• Action item: Please rewrite the speeding-citation explainer starting with "In-Depth Explainer" and going on through "60 in a 55.", putting "marked" wherever "posted" appears.

• Excerpted text:
════════════════

FMCSR 392.2-SLLS1: Cited for Speeding 1-5 mph Over the Limit

Got a 392.2-SLLS1 citation? Learn what it means for your CSA score, OOS risk, and how 27,463 inspections break down by state and carrier.

Severity Weight
3
OOS Eligible
No
BASIC Category
Unsafe Driving
Code System
FMCSR
Code:
392.2-SLLS1
Code System:
FMCSR
BASIC Category:
Unsafe Driving
OOS Eligible:
No
Severity Weight:
3
Violation Group:
BASIC 1

Ranks #101 of 3,146 FMCSR codes by citation frequency • OOS rate of 0.0% is below the FMCSR-wide average of 33.3%.

Violation Description

State/Local Laws - Speeding 1-5 miles per hour over the speed limit.

In-Depth Explainer

Grounded in TruckCodex roadside-inspection data

What 392.2-SLLS1 means in plain language

This citation comes down to one thing: your commercial motor vehicle was recorded traveling above the posted speed limit by somewhere between one and five miles per hour. It also covers situations where an officer determines you were moving too fast given the road or weather conditions at the time, even if you were technically under the posted number.

The margin sounds small — a single mph over the limit qualifies — but federal motor carrier safety rules treat any speed in excess of what's posted as a violation. Enforcement officers at roadside have discretion to write this up whether they clock you at 56 in a 55 or 60 in a 55.

For drivers, the practical takeaway is straightforward: cruise control set a hair above the limit, or pushing pace slightly on a wet highway, is enough to generate this citation and start a paper trail in your safety record.

What our enforcement data actually shows

Across our 13 million+ inspection records, 392.2-SLLS1 has been cited 27,463 times all-time, making it the 101st most-cited code out of 3,036 FMCSR codes in our database. That's a significant enforcement presence — well inside the top 4% of all codes by volume.

The pace of enforcement has been accelerating sharply. Over the last 12 months alone, our inspection records show 17,590 citations, and 3,661 of those came in just the last 90 days. To put that in context, more than 64% of all all-time citations for this code were written in the past year.

════════════════

• Supplied material:
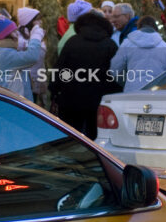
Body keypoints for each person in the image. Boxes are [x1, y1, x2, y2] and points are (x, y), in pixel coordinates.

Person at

════════════════

• Task answer:
In-Depth Explainer

Grounded in TruckCodex roadside-inspection data

What 392.2-SLLS1 means in plain language

This citation comes down to one thing: your commercial motor vehicle was recorded traveling above the marked speed limit by somewhere between one and five miles per hour. It also covers situations where an officer determines you were moving too fast given the road or weather conditions at the time, even if you were technically under the marked number.

The margin sounds small — a single mph over the limit qualifies — but federal motor carrier safety rules treat any speed in excess of what's marked as a violation. Enforcement officers at roadside have discretion to write this up whether they clock you at 56 in a 55 or 60 in a 55.